**WHAT THE TASK ASKS**
In the material below, find the line containing "1.3. Fructolysis" and the line containing "The machination of", then reproduce exactly both of them and every line between, and nothing else.

**EXERCISE MATERIAL**
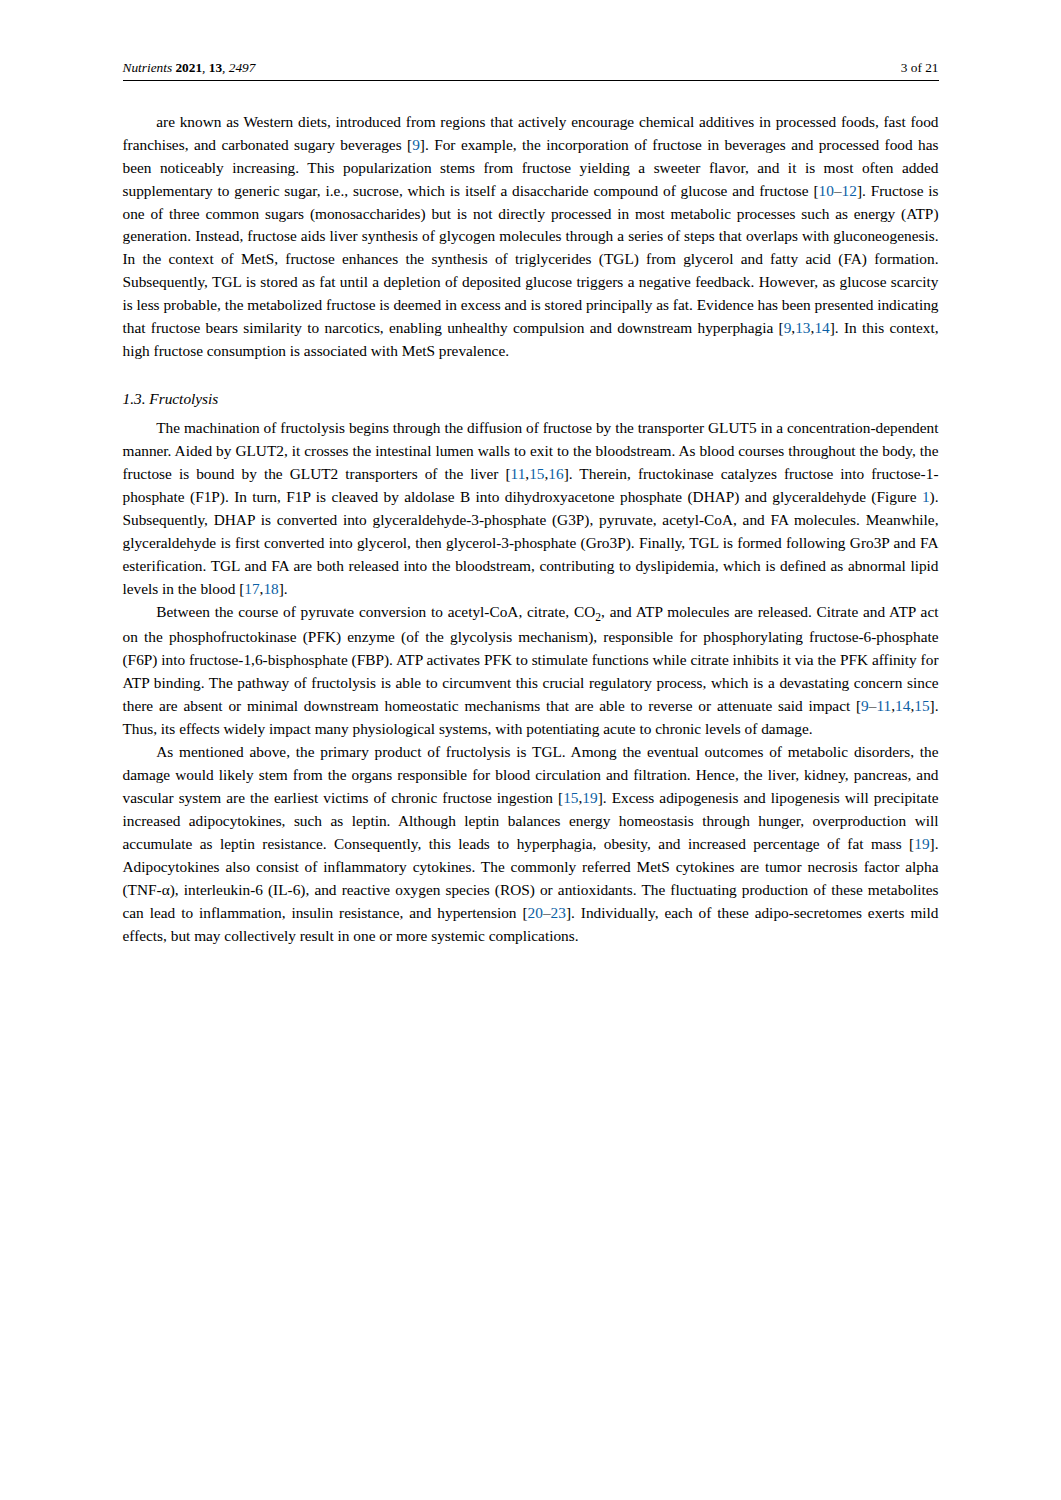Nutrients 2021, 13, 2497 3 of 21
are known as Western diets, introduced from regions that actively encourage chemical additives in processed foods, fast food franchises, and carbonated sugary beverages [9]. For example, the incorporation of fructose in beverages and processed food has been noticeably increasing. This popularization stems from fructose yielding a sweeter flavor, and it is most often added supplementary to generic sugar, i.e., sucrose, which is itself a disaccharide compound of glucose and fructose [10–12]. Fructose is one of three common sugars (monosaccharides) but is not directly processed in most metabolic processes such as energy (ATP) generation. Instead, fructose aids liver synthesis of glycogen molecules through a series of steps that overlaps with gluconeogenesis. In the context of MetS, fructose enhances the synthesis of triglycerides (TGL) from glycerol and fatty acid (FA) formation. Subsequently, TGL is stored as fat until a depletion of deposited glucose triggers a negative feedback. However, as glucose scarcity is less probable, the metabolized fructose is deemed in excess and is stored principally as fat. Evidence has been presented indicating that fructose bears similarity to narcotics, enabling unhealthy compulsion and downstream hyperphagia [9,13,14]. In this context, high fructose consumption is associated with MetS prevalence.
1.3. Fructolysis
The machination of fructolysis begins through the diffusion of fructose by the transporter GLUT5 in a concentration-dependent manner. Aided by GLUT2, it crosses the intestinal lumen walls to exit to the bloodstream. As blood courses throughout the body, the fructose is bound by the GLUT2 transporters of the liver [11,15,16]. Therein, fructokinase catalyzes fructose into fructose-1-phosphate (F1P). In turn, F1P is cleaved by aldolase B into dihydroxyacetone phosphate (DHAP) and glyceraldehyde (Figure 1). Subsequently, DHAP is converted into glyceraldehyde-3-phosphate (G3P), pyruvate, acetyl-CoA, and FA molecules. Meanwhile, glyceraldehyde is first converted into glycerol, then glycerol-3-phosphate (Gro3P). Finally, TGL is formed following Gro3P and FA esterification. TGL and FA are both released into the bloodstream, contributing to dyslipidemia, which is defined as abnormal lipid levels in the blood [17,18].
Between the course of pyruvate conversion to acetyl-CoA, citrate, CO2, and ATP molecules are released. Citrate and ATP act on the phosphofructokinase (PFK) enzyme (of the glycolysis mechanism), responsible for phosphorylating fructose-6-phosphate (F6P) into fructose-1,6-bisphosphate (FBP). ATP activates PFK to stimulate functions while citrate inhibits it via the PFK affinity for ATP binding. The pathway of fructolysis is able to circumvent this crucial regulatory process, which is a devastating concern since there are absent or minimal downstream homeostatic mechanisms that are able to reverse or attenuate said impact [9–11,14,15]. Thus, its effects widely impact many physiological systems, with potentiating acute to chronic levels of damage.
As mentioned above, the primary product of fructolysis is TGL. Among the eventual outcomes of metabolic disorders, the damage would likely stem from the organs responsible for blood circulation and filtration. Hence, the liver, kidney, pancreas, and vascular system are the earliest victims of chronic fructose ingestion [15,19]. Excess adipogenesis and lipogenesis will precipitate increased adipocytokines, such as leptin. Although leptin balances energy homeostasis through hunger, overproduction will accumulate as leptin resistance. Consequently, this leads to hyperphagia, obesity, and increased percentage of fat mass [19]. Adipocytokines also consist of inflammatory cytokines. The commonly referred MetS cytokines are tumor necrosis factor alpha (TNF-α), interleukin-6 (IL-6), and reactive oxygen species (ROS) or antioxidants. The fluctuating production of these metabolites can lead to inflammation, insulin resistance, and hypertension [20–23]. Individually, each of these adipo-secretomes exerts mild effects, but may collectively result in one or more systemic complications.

---

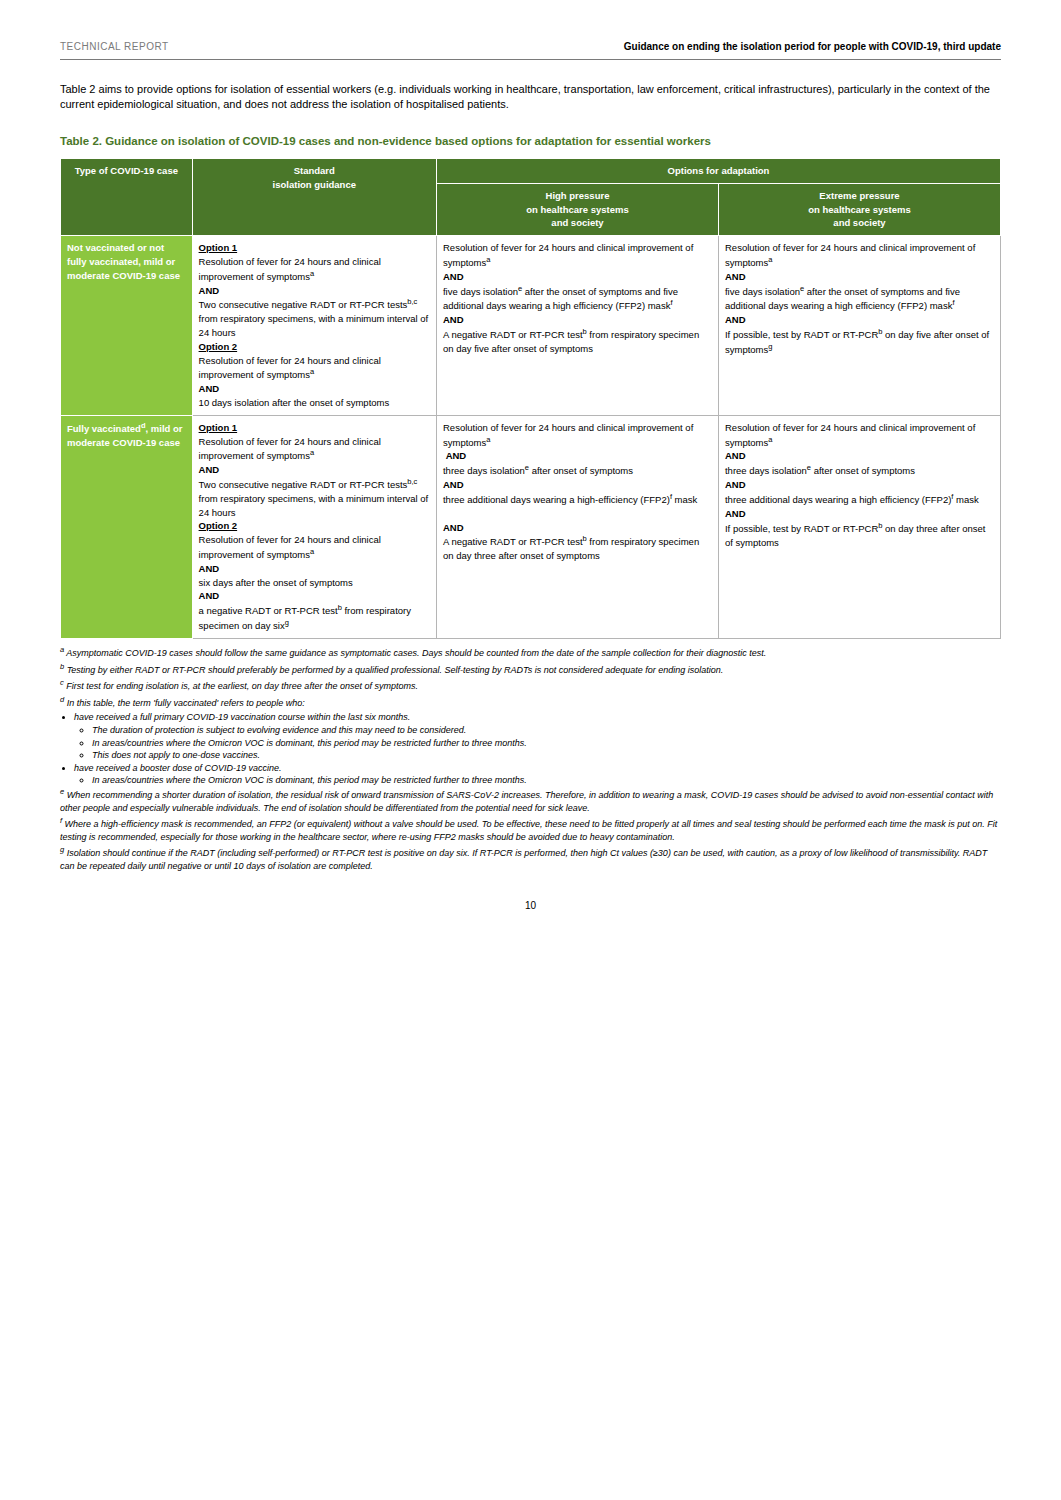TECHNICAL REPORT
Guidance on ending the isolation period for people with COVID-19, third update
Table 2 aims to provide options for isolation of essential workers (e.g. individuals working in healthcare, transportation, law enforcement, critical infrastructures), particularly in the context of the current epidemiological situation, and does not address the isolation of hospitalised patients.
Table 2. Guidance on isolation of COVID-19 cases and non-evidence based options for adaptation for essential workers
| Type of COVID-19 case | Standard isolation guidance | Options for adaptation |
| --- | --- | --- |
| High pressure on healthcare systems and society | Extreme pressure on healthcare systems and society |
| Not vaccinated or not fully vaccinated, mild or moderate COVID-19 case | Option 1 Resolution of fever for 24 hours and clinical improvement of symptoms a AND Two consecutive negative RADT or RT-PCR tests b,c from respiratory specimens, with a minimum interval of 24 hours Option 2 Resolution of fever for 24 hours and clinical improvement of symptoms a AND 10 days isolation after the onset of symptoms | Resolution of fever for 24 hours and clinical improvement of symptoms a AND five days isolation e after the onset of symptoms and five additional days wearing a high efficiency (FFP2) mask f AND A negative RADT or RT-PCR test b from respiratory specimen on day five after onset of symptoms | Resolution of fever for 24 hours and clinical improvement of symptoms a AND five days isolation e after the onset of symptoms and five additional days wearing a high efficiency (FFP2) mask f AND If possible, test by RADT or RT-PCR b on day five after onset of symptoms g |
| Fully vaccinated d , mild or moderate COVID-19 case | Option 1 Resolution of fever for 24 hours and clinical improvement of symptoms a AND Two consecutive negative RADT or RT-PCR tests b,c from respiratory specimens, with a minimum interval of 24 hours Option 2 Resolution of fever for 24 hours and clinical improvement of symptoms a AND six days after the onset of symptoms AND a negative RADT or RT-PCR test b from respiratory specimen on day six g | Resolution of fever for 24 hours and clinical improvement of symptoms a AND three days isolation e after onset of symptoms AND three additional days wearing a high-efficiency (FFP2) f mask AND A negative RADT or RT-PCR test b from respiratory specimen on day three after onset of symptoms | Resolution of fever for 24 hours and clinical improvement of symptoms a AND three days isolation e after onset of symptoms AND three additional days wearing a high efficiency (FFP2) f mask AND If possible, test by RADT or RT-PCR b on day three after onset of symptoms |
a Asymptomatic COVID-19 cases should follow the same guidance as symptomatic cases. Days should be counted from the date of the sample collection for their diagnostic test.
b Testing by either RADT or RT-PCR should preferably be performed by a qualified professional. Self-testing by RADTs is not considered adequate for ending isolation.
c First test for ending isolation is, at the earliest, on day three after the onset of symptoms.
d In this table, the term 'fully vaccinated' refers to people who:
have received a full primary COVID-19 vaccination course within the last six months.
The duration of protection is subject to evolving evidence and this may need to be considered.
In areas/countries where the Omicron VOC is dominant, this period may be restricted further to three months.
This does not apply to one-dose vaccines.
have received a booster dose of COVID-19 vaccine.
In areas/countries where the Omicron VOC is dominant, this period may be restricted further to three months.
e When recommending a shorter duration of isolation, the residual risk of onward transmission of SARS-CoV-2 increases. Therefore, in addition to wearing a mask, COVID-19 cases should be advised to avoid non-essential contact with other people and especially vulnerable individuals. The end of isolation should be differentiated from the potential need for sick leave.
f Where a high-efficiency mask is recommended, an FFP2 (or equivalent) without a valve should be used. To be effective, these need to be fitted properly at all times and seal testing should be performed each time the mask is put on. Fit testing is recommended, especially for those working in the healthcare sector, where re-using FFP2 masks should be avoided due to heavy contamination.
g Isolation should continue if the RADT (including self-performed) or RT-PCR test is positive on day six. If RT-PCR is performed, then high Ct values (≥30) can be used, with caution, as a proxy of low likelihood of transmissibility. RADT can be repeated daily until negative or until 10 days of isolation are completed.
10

**SOLUTION TO THIS TASK**
1.3. Fructolysis
The machination of fructolysis begins through the diffusion of fructose by the transporter GLUT5 in a concentration-dependent manner. Aided by GLUT2, it crosses the intestinal lumen walls to exit to the bloodstream. As blood courses throughout the body, the fructose is bound by the GLUT2 transporters of the liver [11,15,16]. Therein, fructokinase catalyzes fructose into fructose-1-phosphate (F1P). In turn, F1P is cleaved by aldolase B into dihydroxyacetone phosphate (DHAP) and glyceraldehyde (Figure 1). Subsequently, DHAP is converted into glyceraldehyde-3-phosphate (G3P), pyruvate, acetyl-CoA, and FA molecules. Meanwhile, glyceraldehyde is first converted into glycerol, then glycerol-3-phosphate (Gro3P). Finally, TGL is formed following Gro3P and FA esterification. TGL and FA are both released into the bloodstream, contributing to dyslipidemia, which is defined as abnormal lipid levels in the blood [17,18].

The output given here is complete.